Interessenleitung gibt es auch weit außerhalb der universitären Medizin. Ich unterhielt mich mal mit einem jungen Allgemeinmediziner, der gerade eine Praxis auf dem Land eröffnet hatte und u.a. auch EAV anwandte. Ich fragte ihn, ob er denn daran glaube. Er, ganz direkt: "Nein. Aber die Leute wollen sowas."

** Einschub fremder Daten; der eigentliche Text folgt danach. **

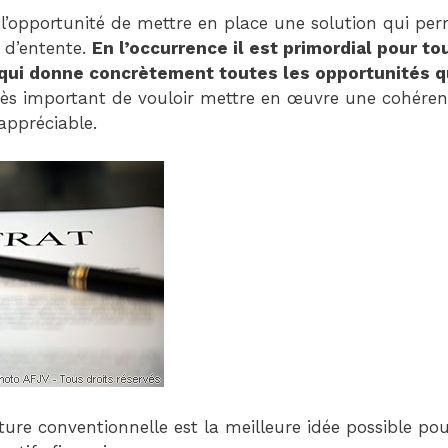
Child
ir l’opportunité de mettre en place une solution qui pe
(generatepress_child)
 d’entente.
En l’occurrence il est primordial pour to
|
t qui donne concrètement toutes les opportunités q
Parent
t tès important de vouloir mettre en œuvre une cohére
Theme:
appréciable.
GeneratePress
(generatepress)
pture conventionnelle est la meilleure idée possible po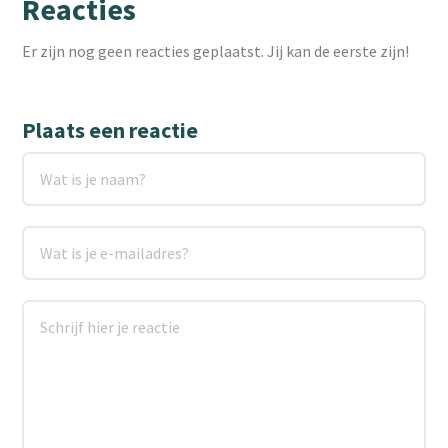
Reacties
Er zijn nog geen reacties geplaatst. Jij kan de eerste zijn!
Plaats een reactie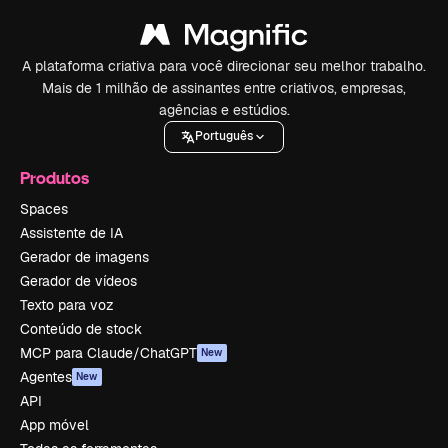
A plataforma criativa para você direcionar seu melhor trabalho.
Mais de 1 milhão de assinantes entre criativos, empresas,
agências e estúdios.
Português
Produtos
Spaces
Assistente de IA
Gerador de imagens
Gerador de vídeos
Texto para voz
Conteúdo de stock
MCP para Claude/ChatGPT
New
Agentes
New
API
App móvel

Fragt sich, was für andere Wahrheitskriterien es gibt. Jahrhundertelang gab's den Papst und Aristoteles (der für alle naturwissenschaftlichen Fragen als zuständig galt). Dann gab es Diktatoren, die alles wußten. Die Chefärzte haben einen Teil dieses Erbes angetreten mit ihrem öfters durchaus diktatorischen Gehaben. Und auch in diesem Forum gibt es gar nicht so selten verwandte Gesten des dogmatischen Verkündigens. Die riesige Eso-Welle (durchaus einträglich, nebenbei) gehört hierher. Da wird ja schlicht Glaube gefordert - mit rationalen Nachfragen macht man sich unbeliebt oder fliegt raus.
Nein, leider bin ich nicht "vom Fach" und speziell von all diesen Bakterien, Viren, Parasiten versteh ich nichts. Aber ich habe ein paarmal mitbekommen (sozusagen als Unbeteiligter), daß eine der Kapazitäten auf diesem Gebiet ihr Unwissen explizit zugab und - immer anhand des klinischen Bilds - experimentierte. Manchmal überraschend für mich: "Nein, noch keine Antibiose; da muß erst mehr Quecksilber raus." Oder "Erst mal eine Woche Antibiotikum, dann erst werden die Viecher im Test erkennbar - wenn sie da sind." Das Gegenteil von Routine.
Aber nochmal zurück zur Bioresonanz. Solang ich keines Besseren belehrt bin (worauf ich immer noch hoffe), gehe ich mal davon aus, daß diese Methoden nicht besser (allerdings teurer) sind als Astrologie, Kartenlegen, I Ging, Würfeln, Pendeln usw. Damit sind sie aber nicht sinnlos. Es kann durchaus sein, daß mein Glaube (wenn er denn stark genug ist) mir hilft. Der Glaube kann ja u.U. extrem wirkungsvoll sein. "Wer hilft, hat recht", liegt dann nahe. Es bleibt ein Unbehagen - wohl weil die Wahrheitsfrage ausgeklammert ist. Jesus war wahrhaftig: er sagte dem Geheilten, daß es nicht irgendein äußerer Faktor war sondern "Dein Glaube hat dir geholfen."